Task goal:
The answer should consist of all the records, copied exactly.

Records supplied:
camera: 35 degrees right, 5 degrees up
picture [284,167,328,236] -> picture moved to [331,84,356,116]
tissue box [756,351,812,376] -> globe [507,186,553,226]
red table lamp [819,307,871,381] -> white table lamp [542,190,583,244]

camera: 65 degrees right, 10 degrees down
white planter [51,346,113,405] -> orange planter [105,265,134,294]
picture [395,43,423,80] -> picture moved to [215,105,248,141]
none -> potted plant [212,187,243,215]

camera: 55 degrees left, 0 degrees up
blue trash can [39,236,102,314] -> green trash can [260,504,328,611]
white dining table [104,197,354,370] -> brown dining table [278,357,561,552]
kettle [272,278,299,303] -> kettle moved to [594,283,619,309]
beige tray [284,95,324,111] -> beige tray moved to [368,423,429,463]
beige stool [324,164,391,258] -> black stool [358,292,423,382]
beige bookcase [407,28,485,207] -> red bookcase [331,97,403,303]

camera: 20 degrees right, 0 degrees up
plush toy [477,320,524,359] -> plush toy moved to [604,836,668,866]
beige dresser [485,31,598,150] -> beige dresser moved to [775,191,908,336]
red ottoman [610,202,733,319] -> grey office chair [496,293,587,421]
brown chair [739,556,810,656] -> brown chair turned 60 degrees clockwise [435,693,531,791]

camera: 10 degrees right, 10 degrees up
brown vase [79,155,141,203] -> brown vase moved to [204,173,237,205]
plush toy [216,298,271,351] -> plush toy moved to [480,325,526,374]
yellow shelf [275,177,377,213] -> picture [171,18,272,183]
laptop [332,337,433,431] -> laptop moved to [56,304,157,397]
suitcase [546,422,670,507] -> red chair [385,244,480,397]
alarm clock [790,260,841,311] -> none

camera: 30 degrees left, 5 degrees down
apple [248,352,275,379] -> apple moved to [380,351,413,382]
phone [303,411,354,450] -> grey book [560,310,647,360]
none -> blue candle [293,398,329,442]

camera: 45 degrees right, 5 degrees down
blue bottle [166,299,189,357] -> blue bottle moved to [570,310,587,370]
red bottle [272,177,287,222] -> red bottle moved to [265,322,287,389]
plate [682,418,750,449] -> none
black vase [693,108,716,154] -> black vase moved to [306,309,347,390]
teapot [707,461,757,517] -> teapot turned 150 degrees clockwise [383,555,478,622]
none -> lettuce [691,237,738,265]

Solution to the exercise:
camera: 35 degrees right, 5 degrees up
picture [284,167,328,236] -> picture moved to [331,84,356,116]
tissue box [756,351,812,376] -> globe [507,186,553,226]
red table lamp [819,307,871,381] -> white table lamp [542,190,583,244]

camera: 65 degrees right, 10 degrees down
white planter [51,346,113,405] -> orange planter [105,265,134,294]
picture [395,43,423,80] -> picture moved to [215,105,248,141]
none -> potted plant [212,187,243,215]

camera: 55 degrees left, 0 degrees up
blue trash can [39,236,102,314] -> green trash can [260,504,328,611]
white dining table [104,197,354,370] -> brown dining table [278,357,561,552]
kettle [272,278,299,303] -> kettle moved to [594,283,619,309]
beige tray [284,95,324,111] -> beige tray moved to [368,423,429,463]
beige stool [324,164,391,258] -> black stool [358,292,423,382]
beige bookcase [407,28,485,207] -> red bookcase [331,97,403,303]

camera: 20 degrees right, 0 degrees up
plush toy [477,320,524,359] -> plush toy moved to [604,836,668,866]
beige dresser [485,31,598,150] -> beige dresser moved to [775,191,908,336]
red ottoman [610,202,733,319] -> grey office chair [496,293,587,421]
brown chair [739,556,810,656] -> brown chair turned 60 degrees clockwise [435,693,531,791]

camera: 10 degrees right, 10 degrees up
brown vase [79,155,141,203] -> brown vase moved to [204,173,237,205]
plush toy [216,298,271,351] -> plush toy moved to [480,325,526,374]
yellow shelf [275,177,377,213] -> picture [171,18,272,183]
laptop [332,337,433,431] -> laptop moved to [56,304,157,397]
suitcase [546,422,670,507] -> red chair [385,244,480,397]
alarm clock [790,260,841,311] -> none

camera: 30 degrees left, 5 degrees down
apple [248,352,275,379] -> apple moved to [380,351,413,382]
phone [303,411,354,450] -> grey book [560,310,647,360]
none -> blue candle [293,398,329,442]

camera: 45 degrees right, 5 degrees down
blue bottle [166,299,189,357] -> blue bottle moved to [570,310,587,370]
red bottle [272,177,287,222] -> red bottle moved to [265,322,287,389]
plate [682,418,750,449] -> none
black vase [693,108,716,154] -> black vase moved to [306,309,347,390]
teapot [707,461,757,517] -> teapot turned 150 degrees clockwise [383,555,478,622]
none -> lettuce [691,237,738,265]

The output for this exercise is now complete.